Listed records -
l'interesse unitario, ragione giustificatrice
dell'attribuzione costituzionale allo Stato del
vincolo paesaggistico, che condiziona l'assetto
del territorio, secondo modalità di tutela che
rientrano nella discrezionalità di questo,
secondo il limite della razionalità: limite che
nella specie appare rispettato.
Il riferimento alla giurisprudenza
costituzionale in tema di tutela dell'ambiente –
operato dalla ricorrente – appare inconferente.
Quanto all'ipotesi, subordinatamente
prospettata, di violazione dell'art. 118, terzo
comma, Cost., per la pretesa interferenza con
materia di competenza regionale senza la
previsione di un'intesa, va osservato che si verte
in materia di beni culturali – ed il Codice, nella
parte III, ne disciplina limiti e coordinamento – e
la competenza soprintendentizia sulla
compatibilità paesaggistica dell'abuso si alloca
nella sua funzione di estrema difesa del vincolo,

* * *

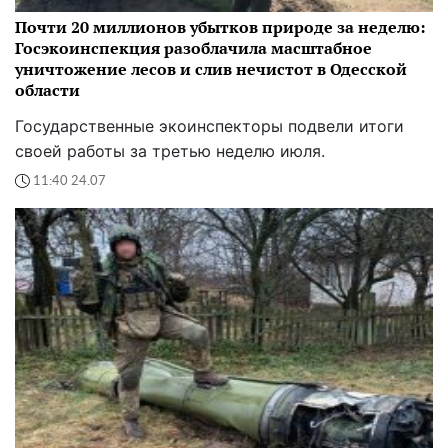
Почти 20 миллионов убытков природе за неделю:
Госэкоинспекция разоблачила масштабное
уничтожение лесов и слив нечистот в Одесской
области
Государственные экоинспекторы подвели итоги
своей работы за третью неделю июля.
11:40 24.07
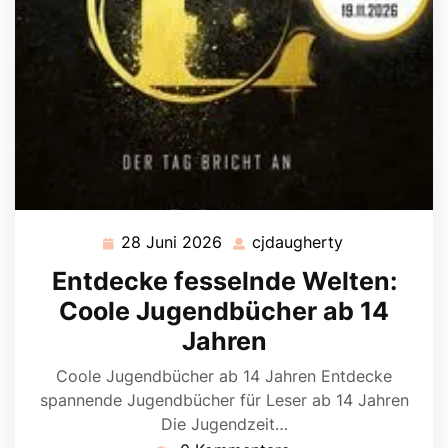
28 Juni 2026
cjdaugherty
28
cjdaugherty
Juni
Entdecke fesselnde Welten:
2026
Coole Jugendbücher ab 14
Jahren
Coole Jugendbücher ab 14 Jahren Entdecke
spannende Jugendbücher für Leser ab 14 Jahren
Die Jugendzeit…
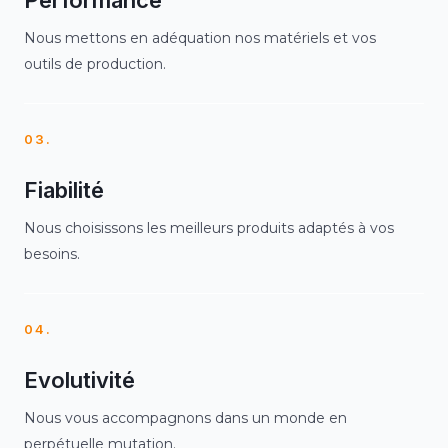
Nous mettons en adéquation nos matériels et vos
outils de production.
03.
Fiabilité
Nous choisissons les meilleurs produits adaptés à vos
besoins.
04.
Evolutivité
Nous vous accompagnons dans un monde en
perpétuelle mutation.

Your assignment - Reproduce the text above word for word, starting with the line that contains "28 Juni 2026" and continuing through the line that contains "perpétuelle mutation.", with both of those lines included. Leave the pictures out of your answer.

Answer to this task -
28 Juni 2026
cjdaugherty
28
cjdaugherty
Juni
Entdecke fesselnde Welten:
2026
Coole Jugendbücher ab 14
Jahren
Coole Jugendbücher ab 14 Jahren Entdecke
spannende Jugendbücher für Leser ab 14 Jahren
Die Jugendzeit…
Nous mettons en adéquation nos matériels et vos
outils de production.
03.
Fiabilité
Nous choisissons les meilleurs produits adaptés à vos
besoins.
04.
Evolutivité
Nous vous accompagnons dans un monde en
perpétuelle mutation.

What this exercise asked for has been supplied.